▸ **Tasks to perform**
- 1) Repeat the part of the passage about Phelan's bone marrow transplant starting with "Once Phelan’s bone" and going on through "into her bones.".
- 2) In the passage about Phelan's bone marrow transplant, what hospital was Phelan admitted to a few days after she graduated?

▸ **Reading passage**
..........

Phelan told her close friends about her condition, but no one else. Her parents emailed her teachers about her diagnosis, and her father John Phelan — who at the time served as president of the OPRF District 200 Board of Education — would go in occasionally and speak to individual teachers. 

“Some teachers would be really understanding, and they were super helpful, and others were not helpful at all and I would really struggle in their classes,” Phelan said.

When Phelan was initially diagnosed with PNH, doctors tested her five brothers and sisters to see if their bone marrow was a match for a donor. Finding a perfect match was important because, if the match wasn’t nearly identical, Phelan’s body could recognize the bone marrow as foreign and attack it, causing her to break out in a vicious rash or go into organ failure. Her brother John matched, and Phelan decided to go through with the bone marrow transplant once she graduated from OPRF. 

“If I was 18 I could make the decision for myself,” she said. “I didn’t want to have my parents sign off, I didn’t want them to feel any sort of guilt.”

Phelan graduated and, a few days later, was admitted to Lurie Children’s Hospital, where she spent the next 10 days receiving chemotherapy and radiation.

Once Phelan’s bone marrow had been destroyed, her brother John flew in from New York City, where he was living at the time, and checked into a hospital room. On June 10, 2015, doctors inserted a giant needle into his hip bone and sucked out a small bag of red marrow. Specialists them immediately delivered the bone marrow to the room downstairs where Phelan was staying and used an IV to inject it into her blood stream, where it coursed through her body, finding its way into her bones. 

Doctors nicknamed the day of the transplant “Day 0” and watched her recovery closely over the next 100 days. 

Phelan doesn’t remember those next few weeks in the hospital very well but knows that her parents rotated nights and daytime visits to her, so that she was never alone. Her sister parented her three younger siblings.

..........

▸ **Given information**
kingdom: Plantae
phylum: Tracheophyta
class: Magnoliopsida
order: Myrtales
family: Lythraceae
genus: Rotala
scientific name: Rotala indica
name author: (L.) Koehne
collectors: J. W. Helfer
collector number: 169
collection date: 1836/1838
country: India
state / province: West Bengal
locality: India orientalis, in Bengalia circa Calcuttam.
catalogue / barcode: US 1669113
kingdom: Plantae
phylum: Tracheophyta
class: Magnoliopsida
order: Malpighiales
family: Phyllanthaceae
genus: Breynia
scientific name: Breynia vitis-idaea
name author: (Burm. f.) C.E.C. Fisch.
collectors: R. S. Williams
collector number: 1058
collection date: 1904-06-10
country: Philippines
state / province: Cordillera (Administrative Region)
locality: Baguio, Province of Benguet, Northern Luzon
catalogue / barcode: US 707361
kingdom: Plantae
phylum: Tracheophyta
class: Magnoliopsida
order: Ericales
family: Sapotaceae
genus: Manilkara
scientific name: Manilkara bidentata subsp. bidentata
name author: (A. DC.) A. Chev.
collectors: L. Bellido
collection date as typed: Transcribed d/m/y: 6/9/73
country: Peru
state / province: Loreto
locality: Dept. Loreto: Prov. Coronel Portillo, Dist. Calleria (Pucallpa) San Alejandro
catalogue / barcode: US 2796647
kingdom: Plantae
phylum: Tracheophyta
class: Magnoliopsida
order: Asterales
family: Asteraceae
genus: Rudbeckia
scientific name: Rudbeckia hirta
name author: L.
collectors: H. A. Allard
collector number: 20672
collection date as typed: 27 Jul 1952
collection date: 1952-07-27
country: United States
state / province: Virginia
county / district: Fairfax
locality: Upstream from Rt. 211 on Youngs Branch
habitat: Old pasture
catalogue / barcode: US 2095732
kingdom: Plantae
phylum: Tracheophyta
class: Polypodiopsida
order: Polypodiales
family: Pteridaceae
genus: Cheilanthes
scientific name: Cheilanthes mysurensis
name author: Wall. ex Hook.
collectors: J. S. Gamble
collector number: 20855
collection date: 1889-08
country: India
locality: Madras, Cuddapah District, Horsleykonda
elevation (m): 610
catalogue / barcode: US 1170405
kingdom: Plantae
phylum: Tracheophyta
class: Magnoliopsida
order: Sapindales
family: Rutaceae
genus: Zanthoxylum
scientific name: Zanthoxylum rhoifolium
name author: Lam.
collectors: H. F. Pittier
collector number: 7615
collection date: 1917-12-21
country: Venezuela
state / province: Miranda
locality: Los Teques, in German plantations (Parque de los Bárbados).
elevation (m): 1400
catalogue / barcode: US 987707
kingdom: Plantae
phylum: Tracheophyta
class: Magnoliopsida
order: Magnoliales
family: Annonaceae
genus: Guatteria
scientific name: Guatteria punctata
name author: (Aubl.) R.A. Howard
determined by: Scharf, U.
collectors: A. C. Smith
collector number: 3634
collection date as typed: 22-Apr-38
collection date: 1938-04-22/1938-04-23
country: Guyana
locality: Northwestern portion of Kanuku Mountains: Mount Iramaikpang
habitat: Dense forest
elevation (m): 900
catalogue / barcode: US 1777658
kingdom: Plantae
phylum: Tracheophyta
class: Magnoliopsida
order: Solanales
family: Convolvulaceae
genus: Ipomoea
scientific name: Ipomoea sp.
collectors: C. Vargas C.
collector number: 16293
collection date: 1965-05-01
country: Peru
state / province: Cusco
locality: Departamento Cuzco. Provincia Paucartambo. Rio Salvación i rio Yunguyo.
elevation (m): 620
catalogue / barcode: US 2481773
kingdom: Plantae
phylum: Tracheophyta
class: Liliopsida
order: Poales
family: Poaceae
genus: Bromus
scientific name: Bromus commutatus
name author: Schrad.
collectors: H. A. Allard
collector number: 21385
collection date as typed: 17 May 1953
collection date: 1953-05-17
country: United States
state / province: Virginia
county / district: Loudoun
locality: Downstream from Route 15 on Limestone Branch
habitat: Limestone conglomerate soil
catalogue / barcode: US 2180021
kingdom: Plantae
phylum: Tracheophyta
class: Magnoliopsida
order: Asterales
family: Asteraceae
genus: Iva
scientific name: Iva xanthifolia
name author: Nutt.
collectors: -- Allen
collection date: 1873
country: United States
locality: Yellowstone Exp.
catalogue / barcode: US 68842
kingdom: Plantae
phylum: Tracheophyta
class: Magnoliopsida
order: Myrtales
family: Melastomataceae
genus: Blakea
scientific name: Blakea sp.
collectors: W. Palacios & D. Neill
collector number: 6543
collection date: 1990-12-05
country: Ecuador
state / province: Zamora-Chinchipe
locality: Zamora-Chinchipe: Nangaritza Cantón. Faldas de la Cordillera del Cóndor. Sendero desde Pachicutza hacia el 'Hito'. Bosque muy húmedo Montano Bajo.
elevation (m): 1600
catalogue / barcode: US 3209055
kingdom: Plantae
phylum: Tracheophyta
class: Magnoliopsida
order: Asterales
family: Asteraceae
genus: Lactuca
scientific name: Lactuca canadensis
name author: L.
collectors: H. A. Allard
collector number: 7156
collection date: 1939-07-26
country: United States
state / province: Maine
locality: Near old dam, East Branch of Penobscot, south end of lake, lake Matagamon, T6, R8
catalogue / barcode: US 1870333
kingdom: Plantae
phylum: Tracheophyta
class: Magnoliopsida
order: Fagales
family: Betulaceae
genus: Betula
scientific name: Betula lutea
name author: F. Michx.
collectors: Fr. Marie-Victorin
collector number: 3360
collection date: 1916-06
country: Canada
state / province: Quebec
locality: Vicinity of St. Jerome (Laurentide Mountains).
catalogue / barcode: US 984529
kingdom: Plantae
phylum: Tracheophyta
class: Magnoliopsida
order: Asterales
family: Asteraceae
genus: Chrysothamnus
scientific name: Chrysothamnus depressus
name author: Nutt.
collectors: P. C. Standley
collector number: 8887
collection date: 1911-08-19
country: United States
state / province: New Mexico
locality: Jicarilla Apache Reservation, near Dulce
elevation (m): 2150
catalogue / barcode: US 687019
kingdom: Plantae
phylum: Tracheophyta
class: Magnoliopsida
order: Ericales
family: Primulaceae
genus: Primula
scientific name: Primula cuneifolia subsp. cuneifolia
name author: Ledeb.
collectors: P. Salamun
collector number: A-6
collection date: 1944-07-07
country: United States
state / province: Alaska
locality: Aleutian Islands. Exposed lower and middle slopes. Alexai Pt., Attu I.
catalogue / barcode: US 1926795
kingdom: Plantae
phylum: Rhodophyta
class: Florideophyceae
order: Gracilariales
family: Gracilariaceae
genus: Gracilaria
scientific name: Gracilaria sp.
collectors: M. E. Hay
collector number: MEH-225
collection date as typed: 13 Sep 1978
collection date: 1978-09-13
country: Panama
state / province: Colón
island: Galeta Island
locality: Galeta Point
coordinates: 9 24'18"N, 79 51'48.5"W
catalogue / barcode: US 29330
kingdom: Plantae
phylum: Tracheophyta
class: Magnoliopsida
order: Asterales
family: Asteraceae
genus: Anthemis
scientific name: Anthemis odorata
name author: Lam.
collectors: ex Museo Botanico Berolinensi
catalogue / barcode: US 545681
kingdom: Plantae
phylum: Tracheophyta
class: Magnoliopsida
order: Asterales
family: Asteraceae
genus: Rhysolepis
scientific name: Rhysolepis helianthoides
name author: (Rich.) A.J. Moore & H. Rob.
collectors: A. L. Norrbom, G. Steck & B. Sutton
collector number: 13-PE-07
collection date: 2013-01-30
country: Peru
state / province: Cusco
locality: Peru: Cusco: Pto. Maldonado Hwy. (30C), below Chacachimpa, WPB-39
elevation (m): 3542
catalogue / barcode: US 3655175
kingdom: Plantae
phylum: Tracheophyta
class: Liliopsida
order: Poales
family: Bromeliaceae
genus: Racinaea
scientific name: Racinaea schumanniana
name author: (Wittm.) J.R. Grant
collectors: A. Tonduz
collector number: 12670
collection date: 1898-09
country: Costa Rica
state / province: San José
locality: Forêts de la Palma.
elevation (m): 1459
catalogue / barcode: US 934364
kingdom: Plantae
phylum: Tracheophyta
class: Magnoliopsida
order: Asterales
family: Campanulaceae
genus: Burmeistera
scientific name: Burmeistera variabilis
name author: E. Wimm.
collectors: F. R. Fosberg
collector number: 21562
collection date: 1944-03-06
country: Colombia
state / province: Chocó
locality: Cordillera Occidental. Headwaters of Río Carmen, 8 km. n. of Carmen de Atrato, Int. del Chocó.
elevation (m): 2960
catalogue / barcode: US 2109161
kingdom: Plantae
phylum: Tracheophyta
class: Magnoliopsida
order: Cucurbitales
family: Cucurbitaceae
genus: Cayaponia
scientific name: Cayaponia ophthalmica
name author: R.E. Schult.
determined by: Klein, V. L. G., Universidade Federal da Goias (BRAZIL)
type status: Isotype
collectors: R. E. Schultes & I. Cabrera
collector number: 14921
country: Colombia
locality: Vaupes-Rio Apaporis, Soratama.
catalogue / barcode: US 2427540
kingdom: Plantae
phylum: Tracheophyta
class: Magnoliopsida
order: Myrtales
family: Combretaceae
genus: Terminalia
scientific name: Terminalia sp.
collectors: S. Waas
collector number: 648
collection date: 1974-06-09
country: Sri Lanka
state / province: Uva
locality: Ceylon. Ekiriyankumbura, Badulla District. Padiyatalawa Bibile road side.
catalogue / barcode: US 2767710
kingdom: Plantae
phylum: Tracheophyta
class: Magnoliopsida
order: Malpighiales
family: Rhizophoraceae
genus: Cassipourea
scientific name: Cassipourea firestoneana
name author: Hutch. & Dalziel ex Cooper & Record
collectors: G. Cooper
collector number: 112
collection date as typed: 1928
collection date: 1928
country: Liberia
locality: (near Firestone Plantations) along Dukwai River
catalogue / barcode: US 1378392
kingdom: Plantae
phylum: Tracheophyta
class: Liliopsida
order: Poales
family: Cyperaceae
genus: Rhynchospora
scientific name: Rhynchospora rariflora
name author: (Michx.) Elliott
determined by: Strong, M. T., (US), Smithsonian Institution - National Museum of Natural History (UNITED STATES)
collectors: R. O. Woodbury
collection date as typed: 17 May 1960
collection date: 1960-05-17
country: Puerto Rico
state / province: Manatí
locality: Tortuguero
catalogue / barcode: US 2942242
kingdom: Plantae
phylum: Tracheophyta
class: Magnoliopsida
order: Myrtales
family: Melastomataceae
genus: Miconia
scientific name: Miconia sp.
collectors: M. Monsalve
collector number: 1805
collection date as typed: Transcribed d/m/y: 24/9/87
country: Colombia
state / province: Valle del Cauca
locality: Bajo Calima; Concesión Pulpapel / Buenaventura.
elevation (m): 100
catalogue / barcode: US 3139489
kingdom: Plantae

..........

▸ **Task results**
- 1)
Once Phelan’s bone marrow had been destroyed, her brother John flew in from New York City, where he was living at the time, and checked into a hospital room. On June 10, 2015, doctors inserted a giant needle into his hip bone and sucked out a small bag of red marrow. Specialists them immediately delivered the bone marrow to the room downstairs where Phelan was staying and used an IV to inject it into her blood stream, where it coursed through her body, finding its way into her bones.

- 2) Lurie Children's Hospital.